== WHAT THE EXERCISE ASKS ==
Can you write out all the lines below again, replacing every "underline" with "highlight" and changing nothing else?
>> Begin AVAILABLE RECORDS
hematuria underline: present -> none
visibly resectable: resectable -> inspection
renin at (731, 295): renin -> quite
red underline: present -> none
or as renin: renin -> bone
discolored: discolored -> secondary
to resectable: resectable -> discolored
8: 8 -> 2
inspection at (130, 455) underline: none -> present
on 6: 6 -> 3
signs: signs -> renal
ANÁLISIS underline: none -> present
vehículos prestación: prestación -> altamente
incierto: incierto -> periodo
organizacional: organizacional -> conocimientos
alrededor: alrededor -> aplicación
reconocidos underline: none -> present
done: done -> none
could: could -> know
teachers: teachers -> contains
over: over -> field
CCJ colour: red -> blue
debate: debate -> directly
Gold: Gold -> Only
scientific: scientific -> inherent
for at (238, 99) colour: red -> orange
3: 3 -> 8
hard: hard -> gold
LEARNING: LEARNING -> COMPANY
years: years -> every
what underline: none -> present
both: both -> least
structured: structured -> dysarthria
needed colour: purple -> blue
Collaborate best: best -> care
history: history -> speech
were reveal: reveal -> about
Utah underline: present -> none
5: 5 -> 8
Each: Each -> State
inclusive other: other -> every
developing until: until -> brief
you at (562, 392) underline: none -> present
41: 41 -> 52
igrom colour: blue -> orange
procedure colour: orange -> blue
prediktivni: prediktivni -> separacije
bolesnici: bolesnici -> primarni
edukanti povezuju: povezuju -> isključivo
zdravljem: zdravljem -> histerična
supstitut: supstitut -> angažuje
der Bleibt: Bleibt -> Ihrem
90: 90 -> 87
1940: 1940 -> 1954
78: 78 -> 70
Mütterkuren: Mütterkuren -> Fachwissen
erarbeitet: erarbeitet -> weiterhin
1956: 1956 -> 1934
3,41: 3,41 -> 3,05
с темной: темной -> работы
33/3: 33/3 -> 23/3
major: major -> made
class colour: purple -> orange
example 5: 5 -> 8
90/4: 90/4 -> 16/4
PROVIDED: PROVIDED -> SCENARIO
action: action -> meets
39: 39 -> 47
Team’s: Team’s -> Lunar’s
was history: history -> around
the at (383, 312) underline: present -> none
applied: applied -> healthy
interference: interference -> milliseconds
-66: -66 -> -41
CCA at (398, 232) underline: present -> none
>> End AVAILABLE RECORDS
== OUTPUT BELOW ==
hematuria highlight: present -> none
visibly resectable: resectable -> inspection
renin at (731, 295): renin -> quite
red highlight: present -> none
or as renin: renin -> bone
discolored: discolored -> secondary
to resectable: resectable -> discolored
8: 8 -> 2
inspection at (130, 455) highlight: none -> present
on 6: 6 -> 3
signs: signs -> renal
ANÁLISIS highlight: none -> present
vehículos prestación: prestación -> altamente
incierto: incierto -> periodo
organizacional: organizacional -> conocimientos
alrededor: alrededor -> aplicación
reconocidos highlight: none -> present
done: done -> none
could: could -> know
teachers: teachers -> contains
over: over -> field
CCJ colour: red -> blue
debate: debate -> directly
Gold: Gold -> Only
scientific: scientific -> inherent
for at (238, 99) colour: red -> orange
3: 3 -> 8
hard: hard -> gold
LEARNING: LEARNING -> COMPANY
years: years -> every
what highlight: none -> present
both: both -> least
structured: structured -> dysarthria
needed colour: purple -> blue
Collaborate best: best -> care
history: history -> speech
were reveal: reveal -> about
Utah highlight: present -> none
5: 5 -> 8
Each: Each -> State
inclusive other: other -> every
developing until: until -> brief
you at (562, 392) highlight: none -> present
41: 41 -> 52
igrom colour: blue -> orange
procedure colour: orange -> blue
prediktivni: prediktivni -> separacije
bolesnici: bolesnici -> primarni
edukanti povezuju: povezuju -> isključivo
zdravljem: zdravljem -> histerična
supstitut: supstitut -> angažuje
der Bleibt: Bleibt -> Ihrem
90: 90 -> 87
1940: 1940 -> 1954
78: 78 -> 70
Mütterkuren: Mütterkuren -> Fachwissen
erarbeitet: erarbeitet -> weiterhin
1956: 1956 -> 1934
3,41: 3,41 -> 3,05
с темной: темной -> работы
33/3: 33/3 -> 23/3
major: major -> made
class colour: purple -> orange
example 5: 5 -> 8
90/4: 90/4 -> 16/4
PROVIDED: PROVIDED -> SCENARIO
action: action -> meets
39: 39 -> 47
Team’s: Team’s -> Lunar’s
was history: history -> around
the at (383, 312) highlight: present -> none
applied: applied -> healthy
interference: interference -> milliseconds
-66: -66 -> -41
CCA at (398, 232) highlight: present -> none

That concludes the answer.